### [Dataset]
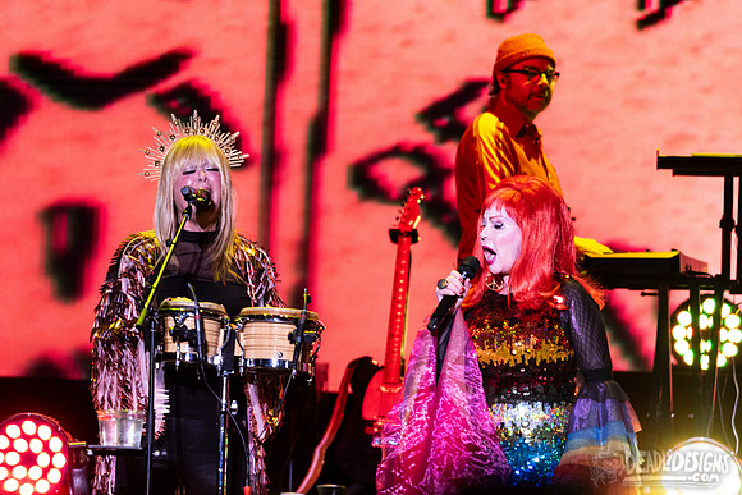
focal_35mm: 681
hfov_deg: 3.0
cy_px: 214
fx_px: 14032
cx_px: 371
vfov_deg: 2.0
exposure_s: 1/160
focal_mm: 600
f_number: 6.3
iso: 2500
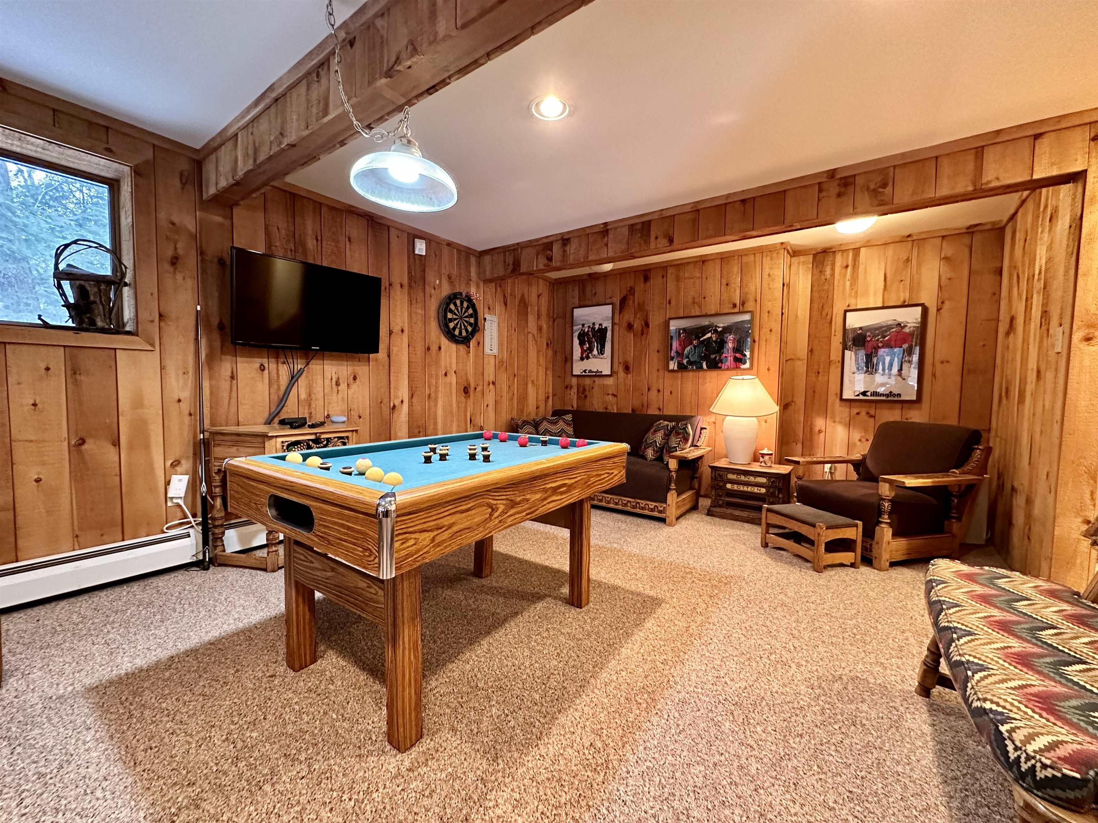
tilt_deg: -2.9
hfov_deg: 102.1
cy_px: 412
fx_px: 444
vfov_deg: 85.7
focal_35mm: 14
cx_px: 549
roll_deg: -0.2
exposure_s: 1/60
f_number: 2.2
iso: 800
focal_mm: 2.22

* * *

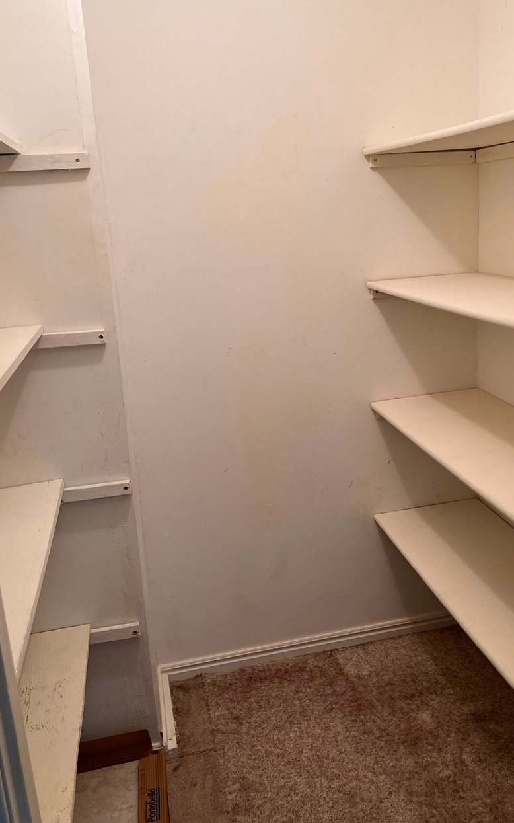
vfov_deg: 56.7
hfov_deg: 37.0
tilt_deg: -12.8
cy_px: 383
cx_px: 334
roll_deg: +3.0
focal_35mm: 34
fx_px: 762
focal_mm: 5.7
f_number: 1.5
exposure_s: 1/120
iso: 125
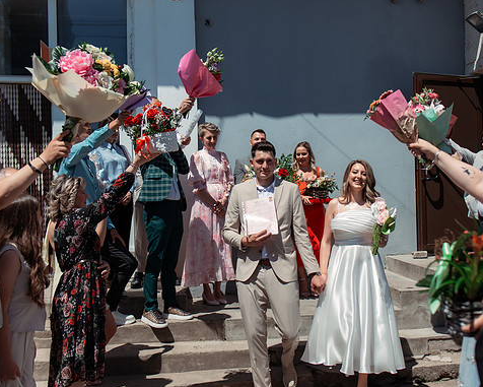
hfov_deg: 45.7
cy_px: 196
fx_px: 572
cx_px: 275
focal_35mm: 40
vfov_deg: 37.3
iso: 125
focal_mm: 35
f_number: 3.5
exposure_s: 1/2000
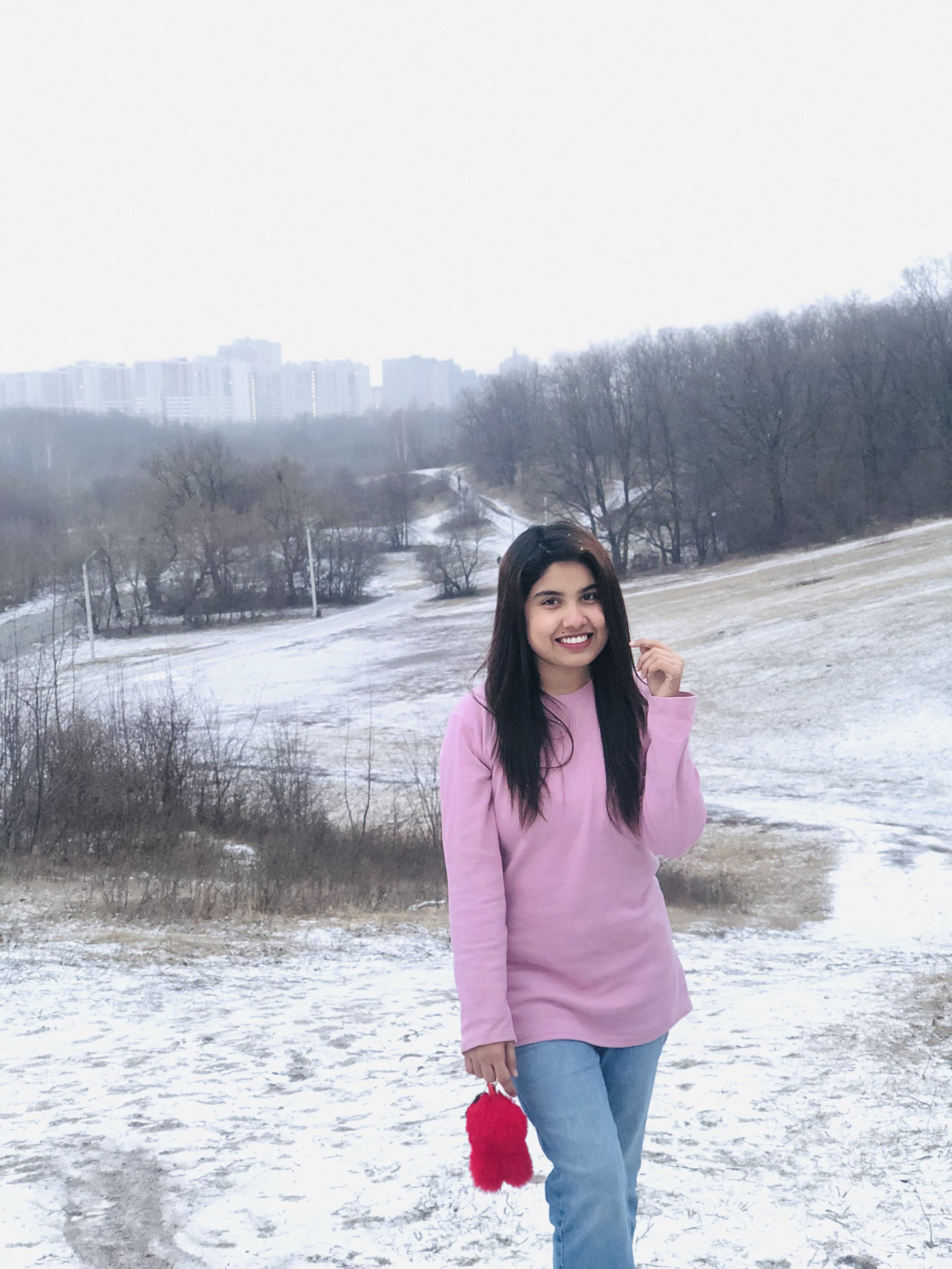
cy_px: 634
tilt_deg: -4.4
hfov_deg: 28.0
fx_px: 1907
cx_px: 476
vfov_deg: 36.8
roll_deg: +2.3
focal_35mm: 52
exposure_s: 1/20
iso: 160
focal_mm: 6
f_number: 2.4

### [Work to be completed]
Using the data above, retype exactly the lines from the line with "f_number: 6.3" to the line with "focal_mm: 2.22", inclusive. No pictures and nothing else.

### [Output]
f_number: 6.3
iso: 2500
tilt_deg: -2.9
hfov_deg: 102.1
cy_px: 412
fx_px: 444
vfov_deg: 85.7
focal_35mm: 14
cx_px: 549
roll_deg: -0.2
exposure_s: 1/60
f_number: 2.2
iso: 800
focal_mm: 2.22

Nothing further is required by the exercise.